CNRI is conducting research, that is funded by DARPA, in the areas of Digital Libraries, Rights Management, and Classification of Digital Objects.
The design of an initial KSS with emphasis on the Knowbot Operating System (KOS), is now complete. A prototype has been fully implemented in the Python language running on a Unix platform. This prototype is operational and has been demonstrated. In addition, a small set of tools for submitting KPs and for tracking their status has been implemented and a GUI controlling station was written for tracking and launching KPs. This prototype KOS does not implement full code (i.e. Python stack) mobility, however an intermediate stage, of code mobility, was employed whereby the KP is restarted from the top of a well known entry point, having had only it's variable space restored. The KOS is described in greater detail in a paper titled Knowbot Programming: System support for mobile agents.
ILU (Inter-Language Unification, a CORBA compliant orb by Xerox PARC with intrinsic support for Python; see ftp://ftp.parc.xerox.com/pub/ilu/ilu.html) is used as the interface and transport mechanism between components and as the communication medium between different KOSs. MIME (Multipurpose Internet Mail Extensions, an IETF draft standard) is used for transferring Knowbot Programs between Knowbot Service Stations. Initially, only Knowbot Programs written in Python are being accepted. Each Knowbot Program will be executed as a separate Unix process, sharing the address space with a "supervisor" module. A separate "kernel" module keeps track of the whereabouts of all Knowbot Program processes and receives newly submitted Knowbot Programs. A Knowbot Program is run in Python's "restricted execution mode", which prevents it from doing damage to its environment -- all its interaction with the Knowbot Service Station's resources is through its supervisor.
In addition to what has been implemented in the prototype, the design of a number of additional features are nearing completion:
Grail is an Internet browser written in Python, a free object-oriented, interpreted programming language. Grail versions 0.1 and 0.2 have already been released. Grail 0.3 is scheduled to be released in July 1996.
New features in Grail 0.3 include: user preference panels; a proper, disk-based cache; much improved handling of proper SGML lexical analysis; much better printing of HTML; implementation of many more HTML features, such as tables, frame sets, and more flexible list rendering; file uploading; client-side image maps; support for more image file formats including printing of same; improved performance; improved bookmarks; better use of the history stack for remembering the contents of forms and current page scroll position; improved proxy support; better security measures for applets, including the possibility to have a separate restricted execution environment for applets loaded from different servers. Much of the HTML 3.0 draft specification has now been implemented in Grail. Also many bugs have been fixed which were reported in previous versions of Grail.
The Grail disk cache is a fairly standard feature for a Web browser; the Grail cache, however, is more cautious about choosing pages to cache and is careful about checking that cached copies are not stale (subject to certain user controls). When the cache becomes full, some pages must be evicted from the cache to make room for new ones; unfortunately it is not clear that cached Web pages have the same working set behavior that makes LRU replacement strategies successful for most caches. The collection of data to analyze the behavior of Web caches over a long period of usage has been initiated.
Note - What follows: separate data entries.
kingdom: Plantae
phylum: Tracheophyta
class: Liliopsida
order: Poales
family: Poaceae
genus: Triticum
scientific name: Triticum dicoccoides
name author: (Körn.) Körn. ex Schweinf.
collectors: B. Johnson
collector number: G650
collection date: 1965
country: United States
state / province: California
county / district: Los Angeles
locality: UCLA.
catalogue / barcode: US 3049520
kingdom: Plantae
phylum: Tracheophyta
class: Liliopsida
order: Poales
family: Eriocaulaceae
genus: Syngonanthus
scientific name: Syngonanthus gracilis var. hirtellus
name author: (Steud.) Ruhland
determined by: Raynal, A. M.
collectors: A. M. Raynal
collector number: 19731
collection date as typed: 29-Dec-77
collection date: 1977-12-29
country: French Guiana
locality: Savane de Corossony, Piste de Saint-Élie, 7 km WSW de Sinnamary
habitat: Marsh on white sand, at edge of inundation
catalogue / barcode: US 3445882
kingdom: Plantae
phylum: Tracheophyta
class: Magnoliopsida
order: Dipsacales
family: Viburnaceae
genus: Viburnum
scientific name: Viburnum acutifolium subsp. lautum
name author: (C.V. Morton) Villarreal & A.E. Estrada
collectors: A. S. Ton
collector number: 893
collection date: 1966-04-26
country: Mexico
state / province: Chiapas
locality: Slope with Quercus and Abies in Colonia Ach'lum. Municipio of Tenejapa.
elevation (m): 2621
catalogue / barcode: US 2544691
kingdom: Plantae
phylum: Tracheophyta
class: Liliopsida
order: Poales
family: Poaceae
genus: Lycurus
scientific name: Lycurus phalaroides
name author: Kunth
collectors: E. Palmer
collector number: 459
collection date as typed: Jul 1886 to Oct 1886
Grail is a candidate delivery mechanism for the Knowbot Operating System (KOS). A Grail applet has been written which can submit a Knowbot Program to a Knowbot Service Station and monitor its status.
Automatic indexing, classification, and thesaurus-generating techniques can be applied to this personal information to develop more structured models of a user's view of his or her information space. Such techniques could include, for example, identifying the keywords that describe a particular mail folder or statistically describing the differences between two sub-folders included within that folder.
One of the primary difficulties is the relative inefficiency of traditional term weighting strategies in a distributed environment. In traditional information retrieval, term weights for a document are assigned using a collection-wide statistics -- a weight based on term frequency and inverse document frequency is typical. Applying traditional term weight strategies in a distributed system is harder. Distributed information retrieval is often based on a model where many independent servers index local document collections and a directory server (or a hierarchy of servers) guides users towards the independent indexes that will best satisfy their information needs. This model assumes that the documents stored at a particular server define a collection.
One of the key challenges, then, is to define an architecture that allows for the construction of collections that are independent of the location(s) of the documents in the collections. For example, the ACM Classification Scheme has a cleared mapped out hierarchy and has already been applied to many documents (in the ACM Computing Reviews magazine); using this base of already-classified documents, one can perform operations similar to document clustering to identifying and categorize other computer science documents.
An enabling technology for flexible distributing indexing is an indexing service station, which would be coupled with one or more repositories. The indexing service station would receive indexing agents (programs) from search services and execute them, allowing the search services to index information appropriate for their service while minimizing the inefficiency of moving the data to be indexed across the network to the search service.
Further information is available in a paper on Creating Collections with a Distributed Indexing Infrastructure.
Funding for this work is provided by the Defense Advanced Research Projects Agency (DARPA) under grant MDA972-95-1-0003.